The aim of this project is to investigate issues in the evolution of mainframe-based legacy systems to Intranet-based systems. We plan to focus on three key areas namely system modelling, user interface design and system management. The industrial partner in the project is the NatWest bank.
The original proposal suggested that configuration management should be considered but since we have appointed a researcher with interests in security, we decide to focus on this aspect of system management rather than configuration management.
Work in progress involves studies of the impact of legacy systems in
business processes, investigations into the migration of forms-based interfaces
to browser-based interfaces and the preparation of a comprehensive report
on security issues which impact on Intranet-based working.
Migrating from character-based interfaces to web-based interfaces
This report arises the issues involved in translating the forms-based interfaces which are commonly used in centralised legacy systems to web-browser interfaces. We also discuss the technologies which may be used and present a set of recommendations which hep designers of web-based interfaces for legacy systems.
The advantages of such a translation are platform independent application access and simpler application integration. However, although direct translation is not difficult to achieve with the latest version of HTML, this does not necessarily lead to improved user interfaces.
Banking on the Old Technology: Technological Legacies and the Labour Process.
This paper presents some results from a long term empirical investigation of computer systems in use in financial services. It addresses conventional concerns with the relationship between new technology and 'skill', productivity and so on in a rather different fashion, by focusing on the issue of 'legacy'. Computer systems have been installed for some time and no matter how well they may have fitted the situation initially, usage and the circumstances of use have changed; needs and users change, and, most importantly, the organisation itself may well have changed (Henderson & Kyng1994). Although brought to the foreground of public attention by concerns surrounding the 'millenium bug', legacy issues have a far wider organisational purchase and relevance emphasising the idea of IT as constraining various kinds of organisational behaviour and activities, constraints that need to be skillfully negotiated by those at work. A number of examples of legacy issues and their impact on everyday working are presented suggesting that 'legacy' is not merely a problem facing organisations with aging mainframes and dated software.

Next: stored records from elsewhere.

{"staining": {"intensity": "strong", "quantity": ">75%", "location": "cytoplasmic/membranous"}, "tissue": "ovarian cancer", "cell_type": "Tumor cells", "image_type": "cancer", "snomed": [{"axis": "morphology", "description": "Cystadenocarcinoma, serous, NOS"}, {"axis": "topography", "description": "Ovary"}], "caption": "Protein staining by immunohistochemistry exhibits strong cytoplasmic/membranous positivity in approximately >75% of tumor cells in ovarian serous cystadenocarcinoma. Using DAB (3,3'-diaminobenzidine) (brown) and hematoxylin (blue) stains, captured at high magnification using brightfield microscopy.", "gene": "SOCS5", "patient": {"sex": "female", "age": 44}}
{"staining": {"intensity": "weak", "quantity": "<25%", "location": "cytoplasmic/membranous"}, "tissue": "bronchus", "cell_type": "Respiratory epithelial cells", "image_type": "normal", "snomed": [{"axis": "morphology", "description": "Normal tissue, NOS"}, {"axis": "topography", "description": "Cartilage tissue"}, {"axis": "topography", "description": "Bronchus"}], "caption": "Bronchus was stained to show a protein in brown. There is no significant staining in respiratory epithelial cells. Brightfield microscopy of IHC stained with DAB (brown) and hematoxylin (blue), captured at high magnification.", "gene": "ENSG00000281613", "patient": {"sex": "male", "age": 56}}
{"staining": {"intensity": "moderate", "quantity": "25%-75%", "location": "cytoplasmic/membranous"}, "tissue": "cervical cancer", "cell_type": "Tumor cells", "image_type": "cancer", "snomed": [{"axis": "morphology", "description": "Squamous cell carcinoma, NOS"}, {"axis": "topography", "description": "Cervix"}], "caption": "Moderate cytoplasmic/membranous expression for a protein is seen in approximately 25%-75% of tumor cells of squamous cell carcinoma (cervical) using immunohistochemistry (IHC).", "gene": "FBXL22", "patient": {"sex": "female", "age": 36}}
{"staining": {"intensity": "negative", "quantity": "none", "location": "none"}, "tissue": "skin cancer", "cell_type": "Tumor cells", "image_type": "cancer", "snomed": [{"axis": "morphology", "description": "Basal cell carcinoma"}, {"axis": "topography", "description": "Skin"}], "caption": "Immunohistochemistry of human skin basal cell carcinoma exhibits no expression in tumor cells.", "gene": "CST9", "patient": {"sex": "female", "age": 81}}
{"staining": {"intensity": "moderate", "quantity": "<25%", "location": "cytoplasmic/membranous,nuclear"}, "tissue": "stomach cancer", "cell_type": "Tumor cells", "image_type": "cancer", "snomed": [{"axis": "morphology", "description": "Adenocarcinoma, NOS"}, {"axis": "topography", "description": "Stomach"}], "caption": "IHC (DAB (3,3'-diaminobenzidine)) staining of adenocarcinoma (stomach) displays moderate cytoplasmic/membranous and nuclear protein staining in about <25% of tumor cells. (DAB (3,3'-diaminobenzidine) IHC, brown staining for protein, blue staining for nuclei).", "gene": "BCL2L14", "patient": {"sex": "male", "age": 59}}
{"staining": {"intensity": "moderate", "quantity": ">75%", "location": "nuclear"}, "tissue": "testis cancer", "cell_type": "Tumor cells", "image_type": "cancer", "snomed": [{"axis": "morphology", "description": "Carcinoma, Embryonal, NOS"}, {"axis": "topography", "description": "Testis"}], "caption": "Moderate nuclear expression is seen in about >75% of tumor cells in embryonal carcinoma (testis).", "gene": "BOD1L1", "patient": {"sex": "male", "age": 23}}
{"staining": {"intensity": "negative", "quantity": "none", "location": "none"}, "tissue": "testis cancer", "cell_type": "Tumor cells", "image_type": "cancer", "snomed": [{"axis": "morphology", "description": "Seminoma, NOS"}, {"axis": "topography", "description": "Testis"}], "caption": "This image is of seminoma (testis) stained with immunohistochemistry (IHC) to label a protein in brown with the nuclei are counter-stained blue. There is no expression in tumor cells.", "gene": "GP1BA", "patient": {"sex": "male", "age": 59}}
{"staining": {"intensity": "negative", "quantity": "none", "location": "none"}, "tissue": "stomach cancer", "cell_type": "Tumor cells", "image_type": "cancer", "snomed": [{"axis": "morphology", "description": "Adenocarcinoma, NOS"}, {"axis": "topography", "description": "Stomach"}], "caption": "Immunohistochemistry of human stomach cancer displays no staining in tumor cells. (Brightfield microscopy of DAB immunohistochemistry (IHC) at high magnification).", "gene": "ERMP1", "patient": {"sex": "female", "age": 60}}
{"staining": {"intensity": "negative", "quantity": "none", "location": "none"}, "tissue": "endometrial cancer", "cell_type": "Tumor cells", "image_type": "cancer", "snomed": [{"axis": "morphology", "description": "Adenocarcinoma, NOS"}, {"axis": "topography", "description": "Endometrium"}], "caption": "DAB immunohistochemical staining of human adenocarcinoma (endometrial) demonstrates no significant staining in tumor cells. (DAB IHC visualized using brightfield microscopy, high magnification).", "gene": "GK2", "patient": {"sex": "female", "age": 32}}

An ethnography of 'everyday admissions work'..
This fieldwork report presents the findings of a brief - 'quick & dirty' - ethnographic study of some aspects of the admissions process in the University; in particular the work of the various staff in the Admissions Office in University House and the associated admissions work in a number of departments in the University. The report attempts to provide some 'sensitivities' to the everyday work of admissions, presented in terms of 'routine' work, 'coordination' work and so on, particularly in so far as these might provide instantiations of the impact of 'legacy' issues on everyday, routine work.
This is an abstract for the SEBC workshop.
The Centre for Software Maintenance at the University of Durham maintains a list of associated projects on legacy systems which have also been funded by the EPSRC.